[Start of section]

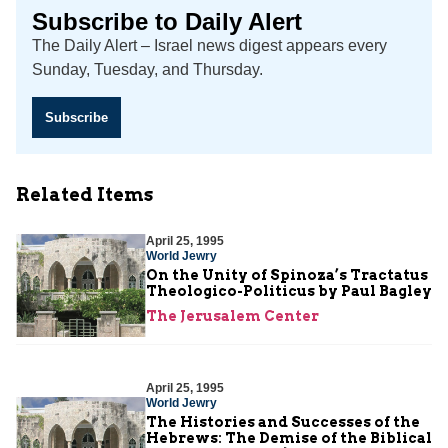
Subscribe to Daily Alert
The Daily Alert – Israel news digest appears every
Sunday, Tuesday, and Thursday.
Subscribe
Related Items
April 25, 1995
World Jewry
On the Unity of Spinoza’s Tractatus
Theologico-Politicus by Paul Bagley
The Jerusalem Center
April 25, 1995
World Jewry
The Histories and Successes of the
Hebrews: The Demise of the Biblical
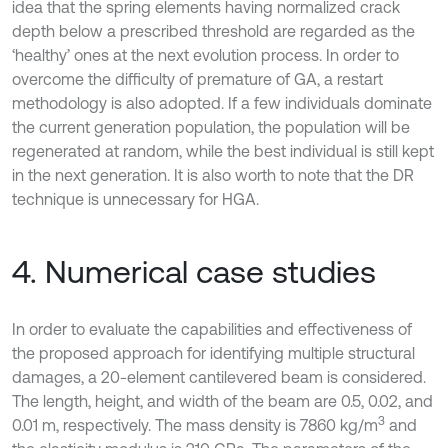
idea that the spring elements having normalized crack
depth below a prescribed threshold are regarded as the
‘healthy’ ones at the next evolution process. In order to
overcome the difficulty of premature of GA, a restart
methodology is also adopted. If a few individuals dominate
the current generation population, the population will be
regenerated at random, while the best individual is still kept
in the next generation. It is also worth to note that the DR
technique is unnecessary for HGA.
4. Numerical case studies
In order to evaluate the capabilities and effectiveness of
the proposed approach for identifying multiple structural
damages, a 20-element cantilevered beam is considered.
The length, height, and width of the beam are 0.5, 0.02, and
3
0.01 m, respectively. The mass density is 7860 kg/m
and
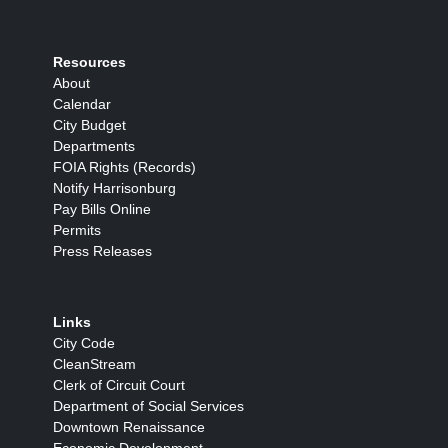
Resources
About
Calendar
City Budget
Departments
FOIA Rights (Records)
Notify Harrisonburg
Pay Bills Online
Permits
Press Releases
Links
City Code
CleanStream
Clerk of Circuit Court
Department of Social Services
Downtown Renaissance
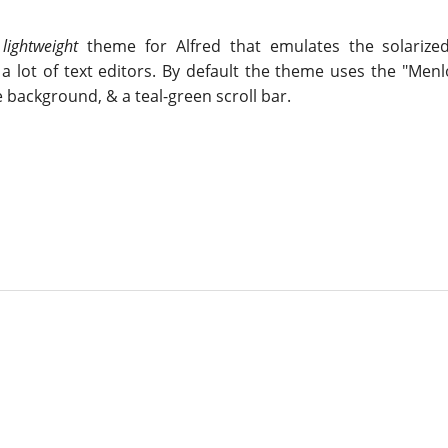
,
lightweight
theme for Alfred that emulates the solarize
a lot of text editors. By default the theme uses the "Menl
 background, & a teal-green scroll bar.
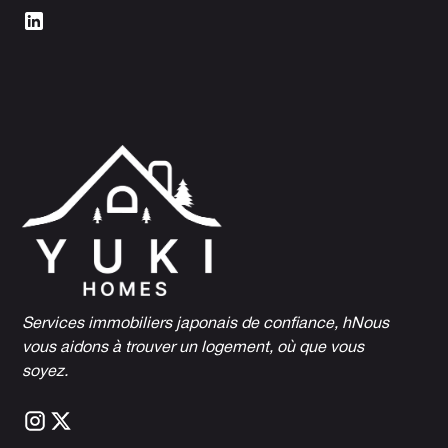
Services immobiliers japonais de confiance, h
Nous
vous aidons à trouver un logement, où que vous
soyez.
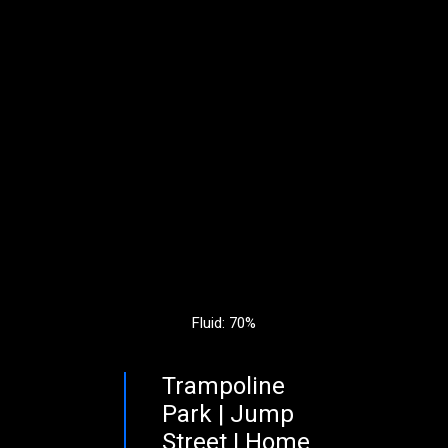
Fluid: 70%
Trampoline
Park | Jump
Street | Home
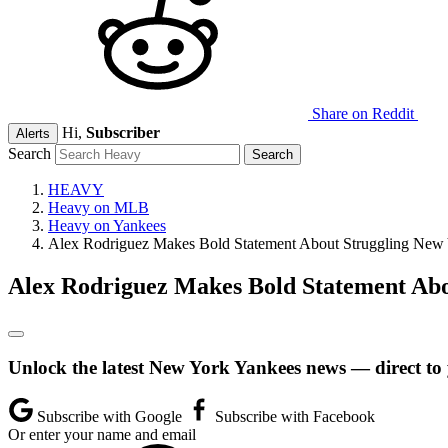
Share on Reddit
Hi,
Subscriber
Alerts
Search
HEAVY
Heavy on MLB
Heavy on Yankees
Alex Rodriguez Makes Bold Statement About Struggling New 
Alex Rodriguez Makes Bold Statement Abo
Unlock the latest New York Yankees news — direct to
Subscribe with Google
Subscribe with Facebook
Or enter your name and email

[End of section]

■ About this exercise
If a line in the data contains the string "with", copy it.

■ Problem solution
Subscribe with Google
Subscribe with Facebook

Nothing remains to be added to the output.